CvT: The Convolutional Vision Transformer (CvT)
[29] is an innovative architecture that enhances the vision transformer (ViT) by integrating convolutions. This enhancement is realized through two primary alterations: a hierarchical structure of transformers with a new convolutional token embedding, and a convolutional transformer block that employs a convolutional projection. The convolutional token embedding layer provides the ability to modify the token feature dimension and the quantity of tokens at each level, allowing the tokens to depict progressively intricate visual patterns across wider spatial areas, similar to feature layers in CNNs.

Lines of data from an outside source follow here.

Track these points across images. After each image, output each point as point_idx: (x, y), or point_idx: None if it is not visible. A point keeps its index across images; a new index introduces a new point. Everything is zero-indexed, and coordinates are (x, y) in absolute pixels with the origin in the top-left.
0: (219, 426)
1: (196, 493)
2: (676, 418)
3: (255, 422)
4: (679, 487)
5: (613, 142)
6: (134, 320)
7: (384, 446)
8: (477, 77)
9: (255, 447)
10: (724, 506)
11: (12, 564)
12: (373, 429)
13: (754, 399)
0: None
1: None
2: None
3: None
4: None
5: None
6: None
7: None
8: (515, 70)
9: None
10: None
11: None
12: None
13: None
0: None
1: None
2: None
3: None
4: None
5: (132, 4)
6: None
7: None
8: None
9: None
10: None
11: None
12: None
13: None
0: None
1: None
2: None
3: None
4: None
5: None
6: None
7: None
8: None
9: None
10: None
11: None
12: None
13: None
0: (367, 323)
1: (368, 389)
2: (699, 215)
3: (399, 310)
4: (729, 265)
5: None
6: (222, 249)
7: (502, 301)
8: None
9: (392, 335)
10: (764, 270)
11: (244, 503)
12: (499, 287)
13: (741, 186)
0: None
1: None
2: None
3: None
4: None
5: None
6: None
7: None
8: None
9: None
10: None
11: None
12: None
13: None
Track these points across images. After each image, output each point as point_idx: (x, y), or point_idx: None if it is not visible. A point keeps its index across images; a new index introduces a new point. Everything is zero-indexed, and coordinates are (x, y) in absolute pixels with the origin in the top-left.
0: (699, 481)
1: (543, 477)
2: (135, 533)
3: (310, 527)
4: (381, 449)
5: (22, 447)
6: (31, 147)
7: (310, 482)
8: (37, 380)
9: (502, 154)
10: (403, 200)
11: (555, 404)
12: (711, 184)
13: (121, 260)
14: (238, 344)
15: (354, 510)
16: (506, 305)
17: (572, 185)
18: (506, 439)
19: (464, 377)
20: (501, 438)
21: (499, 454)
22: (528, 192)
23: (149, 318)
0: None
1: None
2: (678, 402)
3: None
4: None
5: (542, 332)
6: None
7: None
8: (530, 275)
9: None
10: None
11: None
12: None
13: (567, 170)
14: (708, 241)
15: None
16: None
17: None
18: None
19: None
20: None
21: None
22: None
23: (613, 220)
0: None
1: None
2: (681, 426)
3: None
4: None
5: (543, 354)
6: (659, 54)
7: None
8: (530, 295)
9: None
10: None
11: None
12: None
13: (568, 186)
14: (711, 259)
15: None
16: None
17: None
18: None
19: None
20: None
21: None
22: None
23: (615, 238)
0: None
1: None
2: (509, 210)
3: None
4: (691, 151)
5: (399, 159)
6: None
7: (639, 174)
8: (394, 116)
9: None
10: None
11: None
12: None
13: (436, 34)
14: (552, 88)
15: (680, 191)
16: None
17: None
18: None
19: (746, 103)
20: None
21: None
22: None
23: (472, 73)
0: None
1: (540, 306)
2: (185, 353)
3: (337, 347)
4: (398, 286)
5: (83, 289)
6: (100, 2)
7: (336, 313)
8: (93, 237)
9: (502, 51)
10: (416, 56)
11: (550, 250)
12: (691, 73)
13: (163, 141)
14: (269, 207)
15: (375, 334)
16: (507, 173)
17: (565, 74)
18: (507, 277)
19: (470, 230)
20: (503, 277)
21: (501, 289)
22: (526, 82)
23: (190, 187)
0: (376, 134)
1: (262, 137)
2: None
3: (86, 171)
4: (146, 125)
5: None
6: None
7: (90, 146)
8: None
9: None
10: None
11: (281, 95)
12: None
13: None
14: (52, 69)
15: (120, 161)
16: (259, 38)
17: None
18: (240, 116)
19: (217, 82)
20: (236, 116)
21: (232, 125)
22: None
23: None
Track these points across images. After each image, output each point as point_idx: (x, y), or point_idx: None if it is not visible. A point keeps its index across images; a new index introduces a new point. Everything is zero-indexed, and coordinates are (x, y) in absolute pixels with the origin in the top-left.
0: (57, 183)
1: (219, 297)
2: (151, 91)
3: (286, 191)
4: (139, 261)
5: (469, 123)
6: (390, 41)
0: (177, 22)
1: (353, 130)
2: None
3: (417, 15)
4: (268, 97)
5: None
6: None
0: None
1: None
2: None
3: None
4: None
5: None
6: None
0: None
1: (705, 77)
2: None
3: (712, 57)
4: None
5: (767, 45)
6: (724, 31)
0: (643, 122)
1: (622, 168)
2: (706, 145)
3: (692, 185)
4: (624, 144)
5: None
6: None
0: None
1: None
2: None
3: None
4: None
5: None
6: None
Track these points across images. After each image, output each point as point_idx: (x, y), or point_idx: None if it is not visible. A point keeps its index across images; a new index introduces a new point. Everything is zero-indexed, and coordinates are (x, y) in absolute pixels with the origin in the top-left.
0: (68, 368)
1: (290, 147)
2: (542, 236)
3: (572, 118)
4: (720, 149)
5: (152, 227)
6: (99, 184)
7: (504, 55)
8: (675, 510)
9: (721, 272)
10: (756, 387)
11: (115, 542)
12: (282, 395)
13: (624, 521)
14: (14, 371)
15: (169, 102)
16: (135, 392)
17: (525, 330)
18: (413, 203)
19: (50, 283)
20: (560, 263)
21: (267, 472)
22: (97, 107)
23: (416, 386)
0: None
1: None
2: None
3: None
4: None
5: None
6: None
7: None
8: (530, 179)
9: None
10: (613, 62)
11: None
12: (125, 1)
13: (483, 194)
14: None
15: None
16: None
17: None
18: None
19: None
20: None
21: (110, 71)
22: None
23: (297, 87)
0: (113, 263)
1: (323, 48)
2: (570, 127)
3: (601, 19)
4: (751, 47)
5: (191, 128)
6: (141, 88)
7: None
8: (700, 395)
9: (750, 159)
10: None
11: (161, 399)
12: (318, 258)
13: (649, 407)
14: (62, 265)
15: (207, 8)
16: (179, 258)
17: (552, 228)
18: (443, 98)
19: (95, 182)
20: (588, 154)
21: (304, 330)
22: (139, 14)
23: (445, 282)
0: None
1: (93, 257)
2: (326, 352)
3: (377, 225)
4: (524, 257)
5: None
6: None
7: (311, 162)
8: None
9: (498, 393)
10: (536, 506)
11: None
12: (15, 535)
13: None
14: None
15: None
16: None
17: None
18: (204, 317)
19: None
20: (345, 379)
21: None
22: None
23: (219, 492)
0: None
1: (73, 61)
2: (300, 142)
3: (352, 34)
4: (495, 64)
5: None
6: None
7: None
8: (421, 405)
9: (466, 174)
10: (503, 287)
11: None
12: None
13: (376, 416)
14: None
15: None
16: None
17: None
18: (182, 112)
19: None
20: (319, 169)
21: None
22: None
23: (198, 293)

The convolutional transformer block replaces the linear projection in the transformer module with a convolutional projection, capturing the local spatial context and reducing semantic ambiguity in the attention mechanism.
The CvT architecture has been found to exhibit superior performance compared to other vision transformers and ResNets on ImageNet-1k. Interestingly, the CvT model demonstrates that positional encoding, a crucial element in existing vision transformers, can be safely discarded. This simplification allows the model to handle higher-resolution vision tasks more effectively.
HVT: The Hybrid Vision Transformer (HVT)
[30] is a unique architecture that merges the advantages of CNNs and transformers for image processing. It capitalizes on transformers’ ability to concentrate on global relationships in images and CNNs’ capacity to model local correlations, resulting in superior performance across various computer vision tasks. HVTs typically blend both the convolution operation and self-attention mechanism, enabling the exploitation of both local and global image representations. They have demonstrated impressive results in vision applications, providing a viable alternative to traditional CNNs, and have been successfully deployed in tasks such as image segmentation, object detection, and surveillance anomaly detection. However, the specific implementation of the HVT can vary significantly depending on the task and requirements, with some HVTs incorporating additional components or modifications to further boost performance. In essence, the hybrid vision transformer is a potent tool for image processing tasks, amalgamating the strengths of both CNNs and transformers to achieve high performance.